The seduction caused by Barack Obama comes not only from the rupture of white power in the United States that his triumph represents but also from the new policies evident in his speech. The two phenomena work together: New forms of rhetoric and practice can only emerge from a breach with history. In the U.S.’s case, the interesting thing is that the rupture came as part of a political exercise that appears to have taken democracy to a new historical moment.
What surprises me most about Obama is his systematic effort to avoid the politics of Manichaeism, of war, of stigmatization and of good and evil empires.

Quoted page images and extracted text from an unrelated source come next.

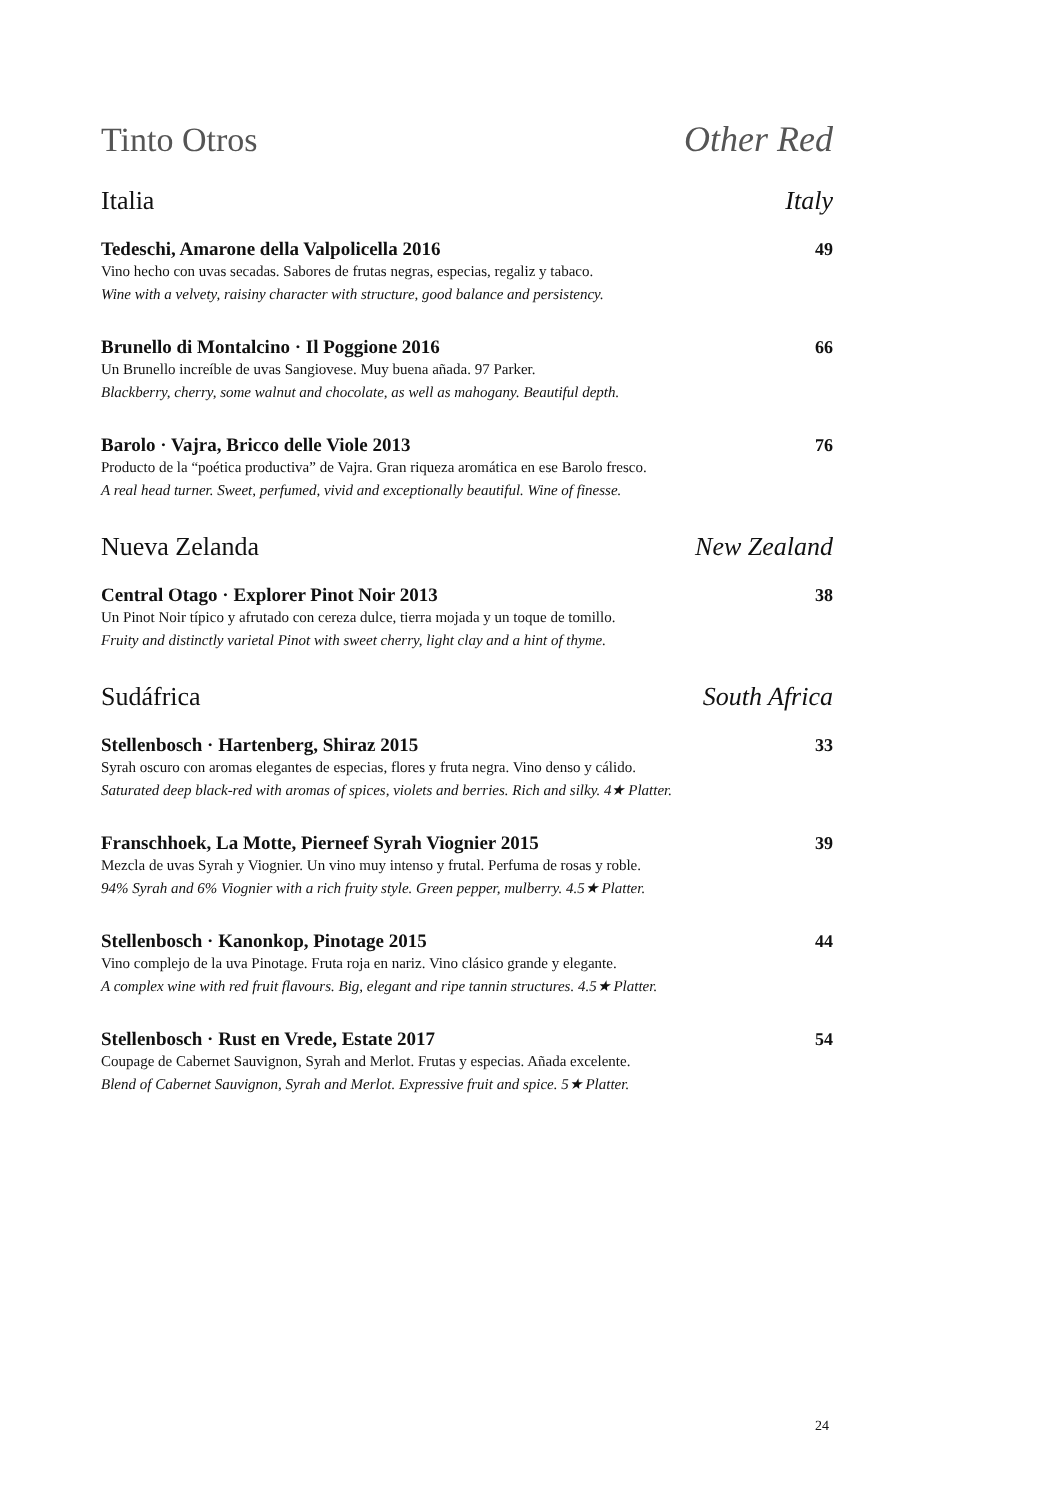Tinto Otros Other Red
Italia Italy
Tedeschi, Amarone della Valpolicella 2016 49
Vino hecho con uvas secadas. Sabores de frutas negras, especias, regaliz y tabaco.
Wine with a velvety, raisiny character with structure, good balance and persistency.
Brunello di Montalcino · Il Poggione 2016 66
Un Brunello increíble de uvas Sangiovese. Muy buena añada. 97 Parker.
Blackberry, cherry, some walnut and chocolate, as well as mahogany. Beautiful depth.
Barolo · Vajra, Bricco delle Viole 2013 76
Producto de la “poética productiva” de Vajra. Gran riqueza aromática en ese Barolo fresco.
A real head turner. Sweet, perfumed, vivid and exceptionally beautiful. Wine of finesse.
Nueva Zelanda New Zealand
Central Otago · Explorer Pinot Noir 2013 38
Un Pinot Noir típico y afrutado con cereza dulce, tierra mojada y un toque de tomillo.
Fruity and distinctly varietal Pinot with sweet cherry, light clay and a hint of thyme.
Sudáfrica South Africa
Stellenbosch · Hartenberg, Shiraz 2015 33
Syrah oscuro con aromas elegantes de especias, flores y fruta negra. Vino denso y cálido.
Saturated deep black-red with aromas of spices, violets and berries. Rich and silky. 4★ Platter.
Franschhoek, La Motte, Pierneef Syrah Viognier 2015 39
Mezcla de uvas Syrah y Viognier. Un vino muy intenso y frutal. Perfuma de rosas y roble.
94% Syrah and 6% Viognier with a rich fruity style. Green pepper, mulberry. 4.5★ Platter.
Stellenbosch · Kanonkop, Pinotage 2015 44
Vino complejo de la uva Pinotage. Fruta roja en nariz. Vino clásico grande y elegante.
A complex wine with red fruit flavours. Big, elegant and ripe tannin structures. 4.5★ Platter.
Stellenbosch · Rust en Vrede, Estate 2017 54
Coupage de Cabernet Sauvignon, Syrah and Merlot. Frutas y especias. Añada excelente.
Blend of Cabernet Sauvignon, Syrah and Merlot. Expressive fruit and spice. 5★ Platter.
24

In that effort he distinguishes himself from the coarse Republican rhetoric which is always inclined to divide.
Obama’s words emphasize the search of what his opponents try to divide: the Democrat from the Republican, the American from the Muslim, the conservative from the liberal, the Latin from the African-American, the Asian from the white and so on and so on. The search for what sets people apart – and in his judgment it’s a lot – orients his policy to an ethic of reciprocal understanding.
This policy definition appears very clearly in his book “The Audacity of Hope.” The starting point is to recreate those ideals that have inhabited North Americans’ collective consciousness, to go back to the values that unite them despite all differences and that made the democratic experiment possible. It’s very clear that “recreate” does not mean a return to the past, but a rethinking of democratic foundations in a radically different historical context. If he calls his proposal “audacious,” it´s due to the fact that in contemporaneous national societies, immersed in a globalized world of competing languages, politicians choose to inflame differences, agitate dogmas, proclaim absolute truths and polarize one’s conscience. Obama argues that this way of understanding politics can be a good way of winning elections, but is not a good way to govern.
In a recent Newsweek interview, Obama was asked if he was conscious of the fact that he has the biggest megaphone in the entire world (because all presidents have a megaphone installed in their mouths and should learn how to use it responsibly and ethically). Obama said he was conscious of it and that it was leading him to emphasize three key aspects of speaking: polish commentaries to avoid “verbal errors”; not oversimplify problems in front of the public (the American people – it seems to me – not only have tolerance, but also hunger for explanations and complexities, and the willingness to recognize difficult problems); and to build an argument that has a distinct point of view. Three considerations that separate politics from dogmas and cartoons.
The conclusion of this previous is pretty obvious: Political renovations require not only the defense of new orientations in public policies but a different use of language and words, not as weapons of violence and disqualification, but as means of democratic understanding.